The College of Physicians of Philadelphia Digital Library

Treating Cancer with Radiation

Photograph of apparatus and method employed for obtaining a skiagram.

As a surgeon at the New York Cancer Hospital, Abbe regularly encountered patients suffering from squamous-cell carcinoma, a cancer that often manifests as a rapidly growing tumor or a persistent and expanding ulcer on the skin or inner surfaces of the digestive tract. When the tumor grew on the lips or other parts of the face, a surgeon like Abbe could cut it away, but the loss of tissue would leave the patient painfully disfigured. In fact, the purpose of the aforementioned “Abbe flap” was to reconstruct a patient’s mouth after removal of major portions of the lip. Carcinomas inside the body raised a different set of problems, since internal surgery of any kind carried serious risks for patients in the late nineteenth century. What patients and doctors needed was a way to shrink the carcinoma without having to physically hack at it with a knife or scalpel.

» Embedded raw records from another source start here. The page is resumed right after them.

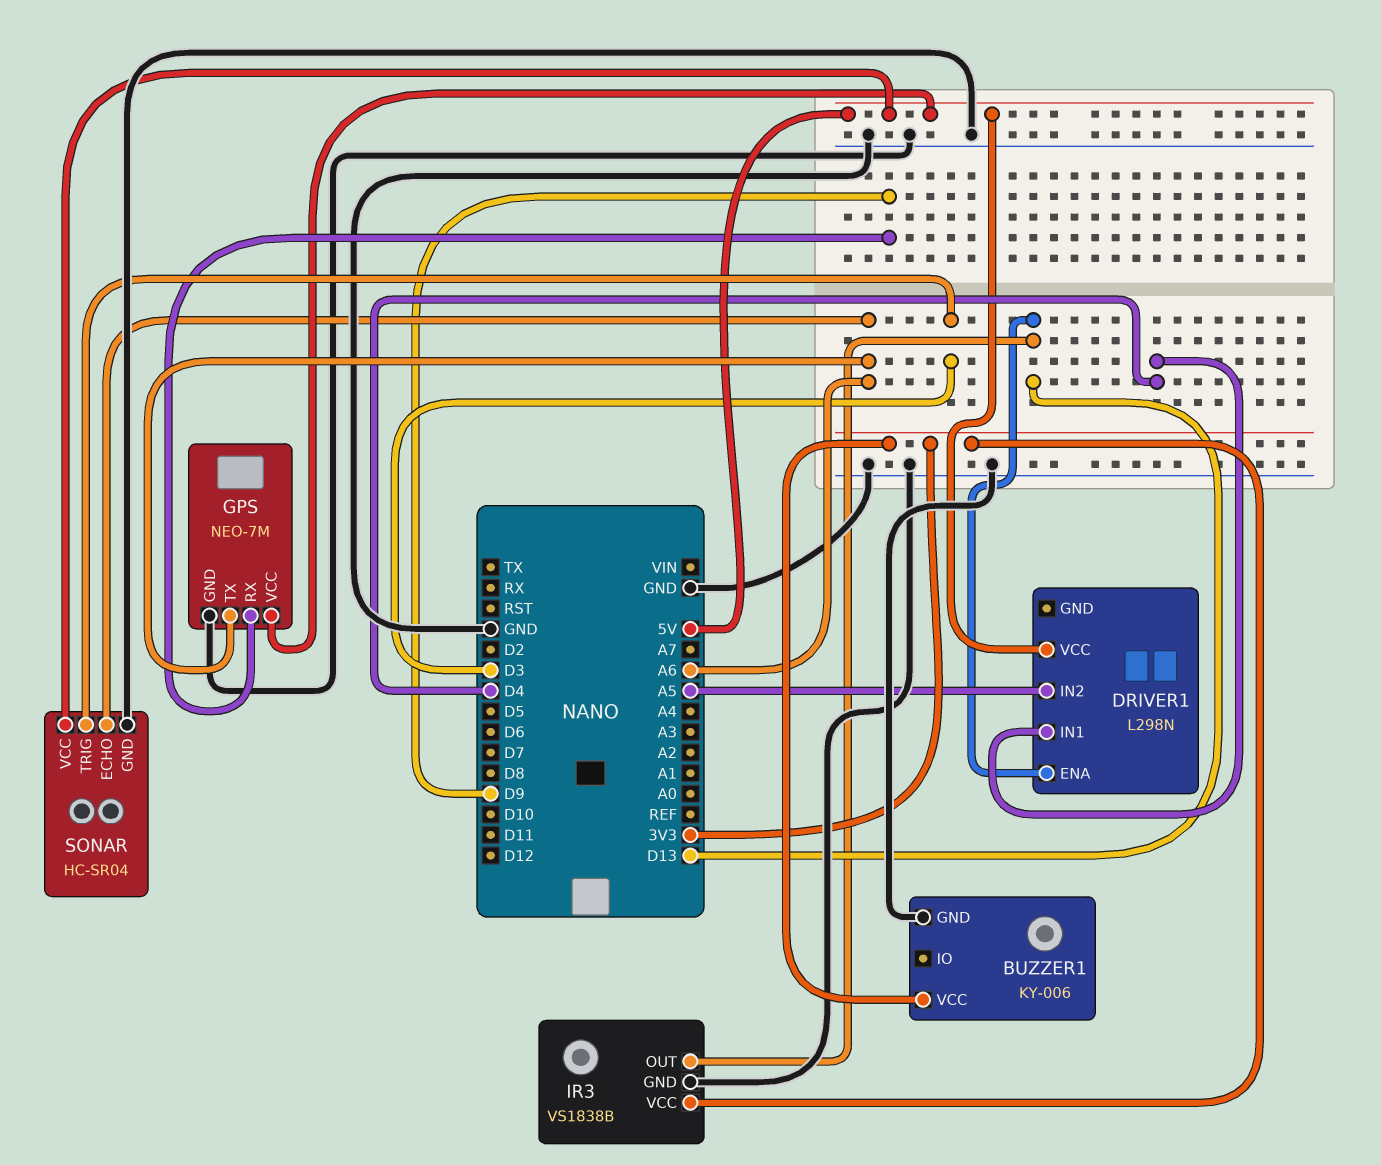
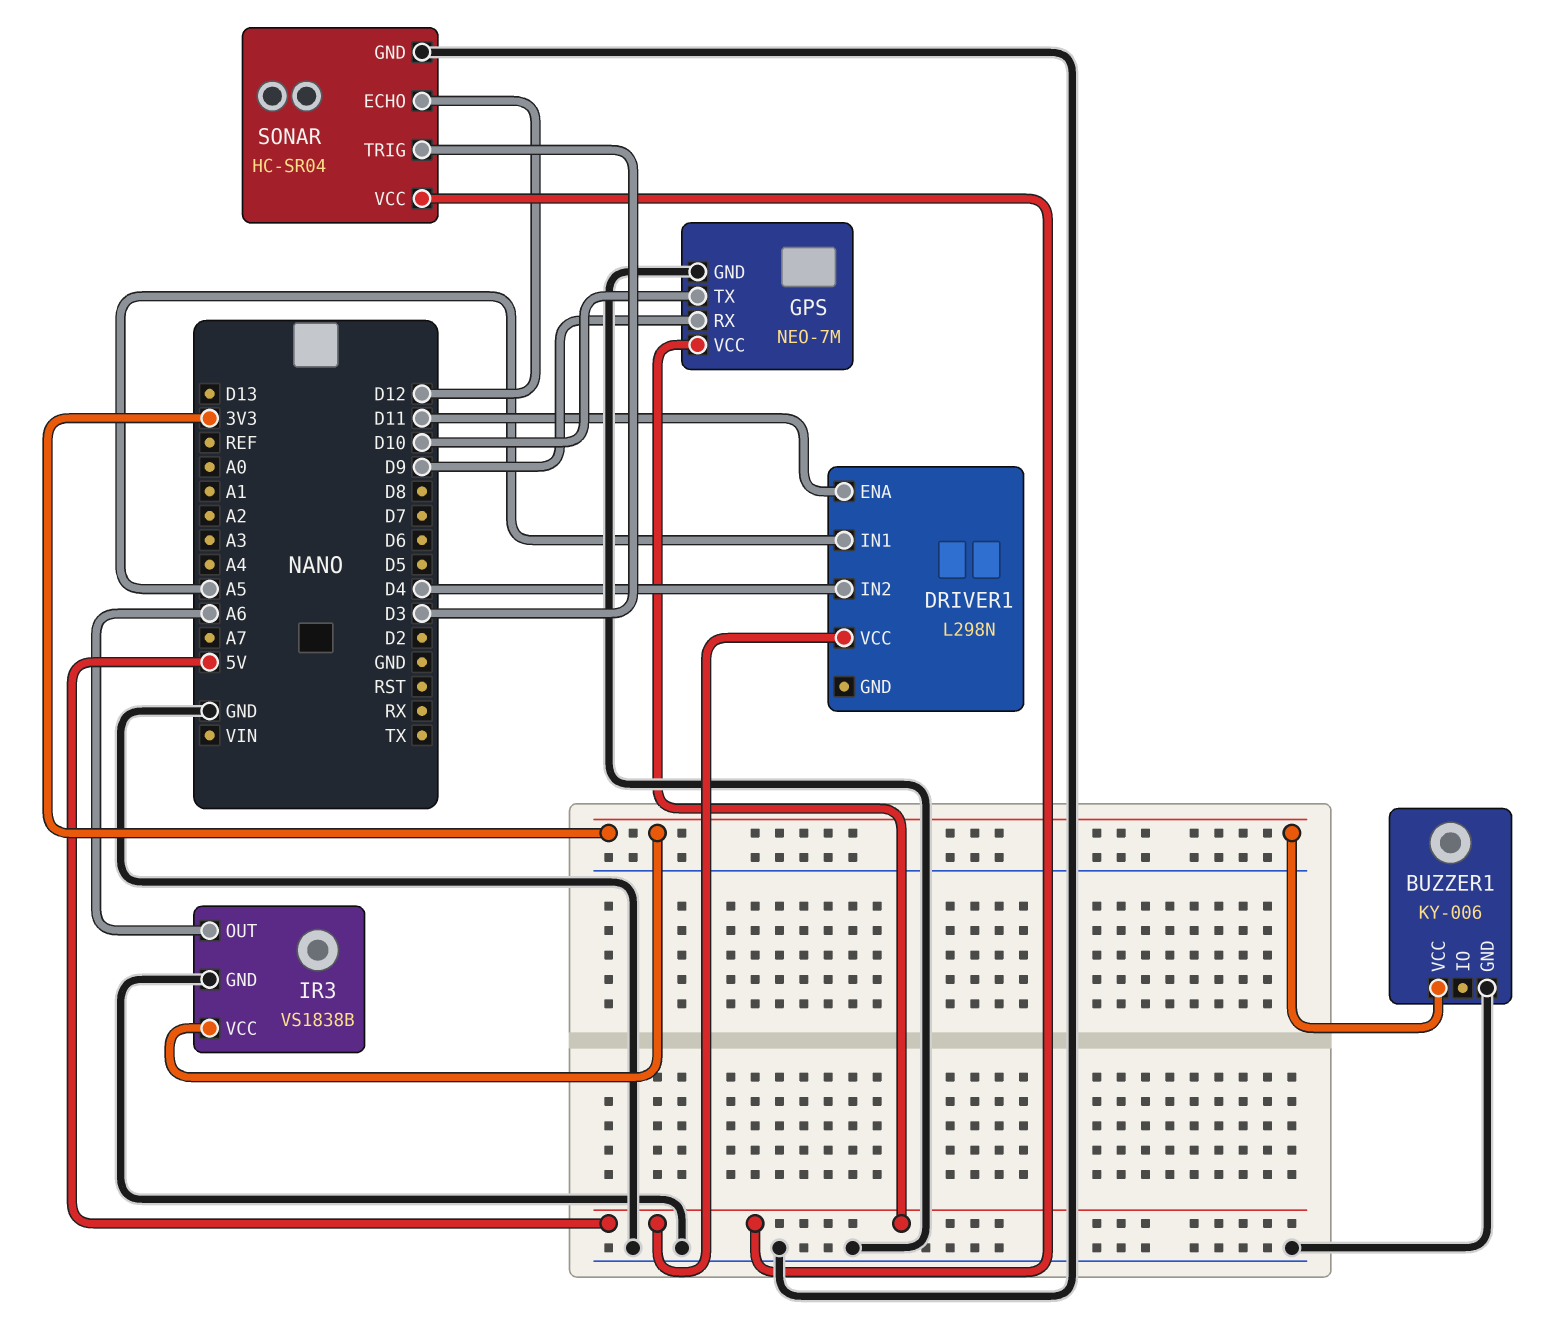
DRIVER1 pin ENA: D13 -> D11
DRIVER1 pin IN1: D4 -> A5
DRIVER1 pin IN2: A5 -> D4
GPS pin TX: A6 -> D10
IR3 pin OUT: D13 -> A6
SONAR pin ECHO: A6 -> D12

When doctors began to experiment with x-ray emitters in 1896, they discovered that x-rays could achieve just such an effect; many carcinomas seemed to melt away with repeated exposure. Therapists found it difficult, however, to control the frequency and strength of the radiation produced by x-ray emitters, and x-ray treatment, as a result, entailed a serious risk of burns or other harm both to patients—especially when doctors attempted to treat tumors inside the body—and to physicians. Moreover, the x-ray apparatus itself could be expensive and difficult to operate, requiring the physician to develop a secondary expertise in electrical tinkering.

The Romance of Radium

When Henri Becquerel--pictured, to the right--discovered that uranium spontaneously produced an energy similar in many ways to x-rays, it seemed that radiation offered an apparent solution to these problems. Therapy with a natural energy-producing source would not require complicated tinkering or electrical apparatus; to irradiate a tumor, the physician could simply place a radioactive sample in close physical proximity to the cancer. Uranium, however, produced only relatively weak emissions. For therapeutic purposes, doctors needed something much stronger. That something would be radium--an element that was almost a million times more radioactive than uranium.